As it is, however, the film kicks off with an extended talking head, during which we are given a rambling explanation of why it is good to go outside, and how the destruction of woodland is bad on that basis. When suddenly we find ourselves listening to speakers representing the Roma community, or individuals speaking about being jailed for the Bristol Riots, there is not nearly enough connective tissue to carry us along if we’re not familiar enough with the subjects to fill in the gaps ourselves.
Certainly, there is enough room to contextualise the matters addressed here. Frankly we could do with several minutes less of the ‘barnstorming’ speeches in Parliament Square – anyone who has been to one of these rallies will not thank you for returning them to the least interesting part of them, while the sweeping, semantic nature of the talks is not going to supply anyone from outside the activist bubble with the information they need to become more engaged with this film.
Nor, for that matter, will any of the lengthy clips where activists try to get answers from police or security guards about their violent tactics. Police officers know they are not standing where they are to engage in witty riposte. They know they do not need to explain anything. They know that whatever they do, there are legions of press and political hacks willing to do the mental gymnastics needed to excuse their actions. So beyond monosyllabic gurgles to ‘clear out or else’, you aren’t going to get much out of this cyclical line of questioning. As such, what is intended as an exposé of how little police care about disguising the blunt brutality of their work quickly descends into a boorish, Python-esque farce. “Now we see the violence inherent in the system! Come and see the violence inherent in the system!”
Cutting back on this kind of input might also have allowed for more time to explain one of the film’s final talking heads. Jock Palfreyman spent 12 years in a jail in Bulgaria, after he killed a neo-Nazi in self-defence. The situation escalated from when he tried to defend a group of Roma teenagers from a racially motivated assault. We learn this from text slides, rather from Palfreyman himself – who might have offered a more compelling account of things given the chance.

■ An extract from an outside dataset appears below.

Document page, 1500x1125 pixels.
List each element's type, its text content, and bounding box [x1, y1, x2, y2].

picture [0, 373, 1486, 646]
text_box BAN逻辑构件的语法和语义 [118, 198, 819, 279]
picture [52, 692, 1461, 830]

As Palfreyman’s testimony continues, more slabs of text appear, explaining things like the Poll Tax riots, giving the impression that White has become aware the wider film has not done enough to explain how we got here. And it hasn’t. But this is too little, too late. Anyone who is not well versed in the UK’s history of protest has checked out – and black and white text walls are not going to key them back in at this stage.

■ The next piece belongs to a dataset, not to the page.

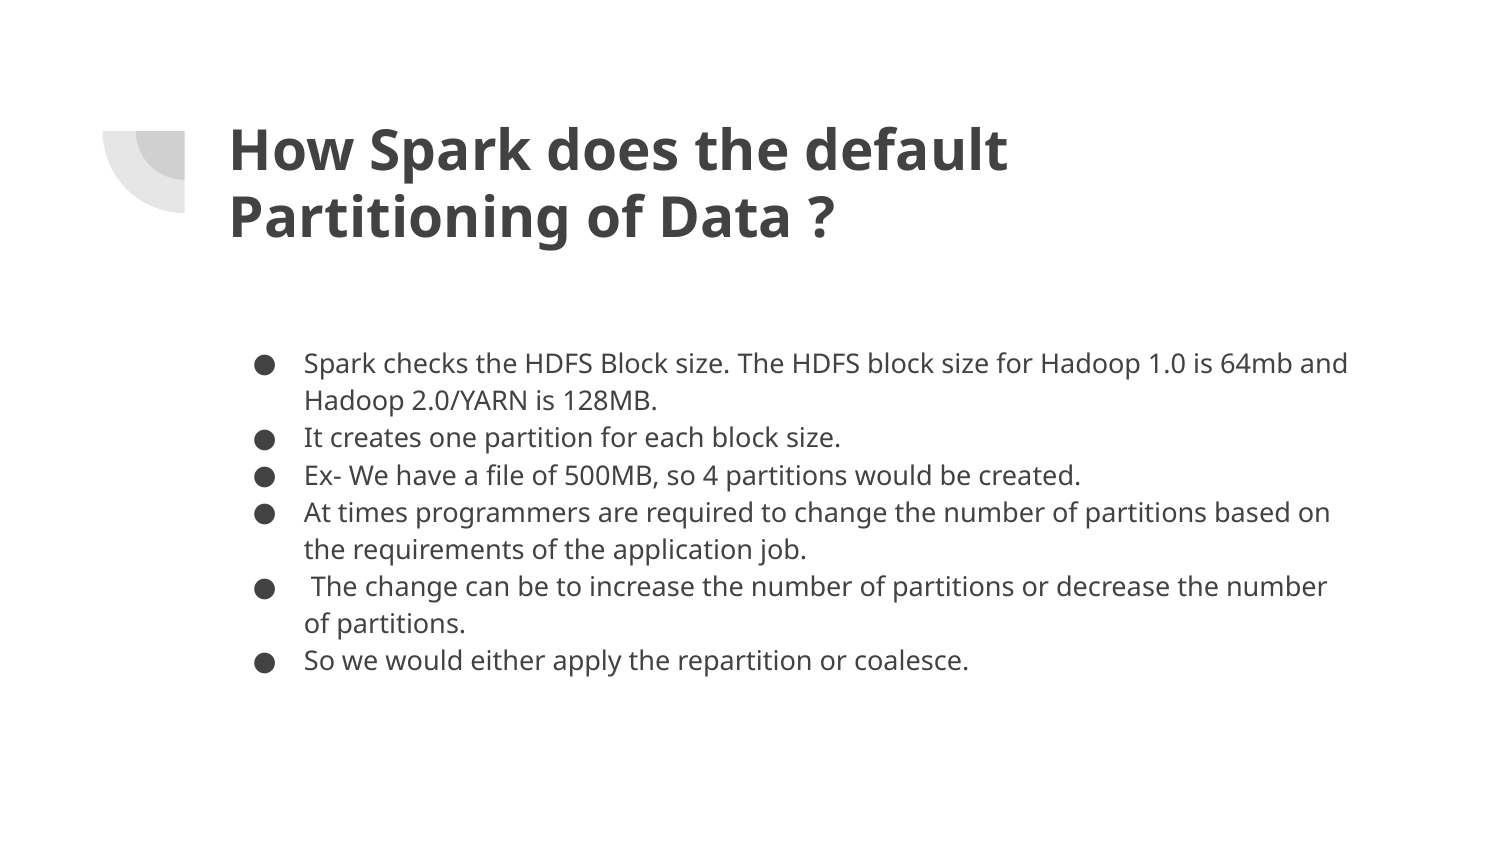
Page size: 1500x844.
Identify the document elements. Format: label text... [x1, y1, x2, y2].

title How Spark does the default Partitioning of Data ? [213, 98, 1368, 263]
list Spark checks the HDFS Block size. The HDFS block size for Hadoop 1.0 is 64mb and Hadoop 2.0/YARN is 128MB. It creates one partition for each block size. Ex- We have a file of 500MB, so 4 partitions would be created. At times programmers are required to change the number of partitions based on the requirements of the application job. The change can be to increase the number of partitions or decrease the number of partitions. So we would either apply the repartition or coalesce. [213, 326, 1368, 744]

There are some fantastic moments of reportage in We Need Space. The film lends an empathetic ear to activists and communities across the UK, facing escalating attacks on their human rights and freedom of expression. But that would mean so much more if it served to clue the wider public in on what is being talked about. If the goal is to spark wider outrage, to fuel anger and get more people involved in the movement for change, it needs to give the story’s context more space.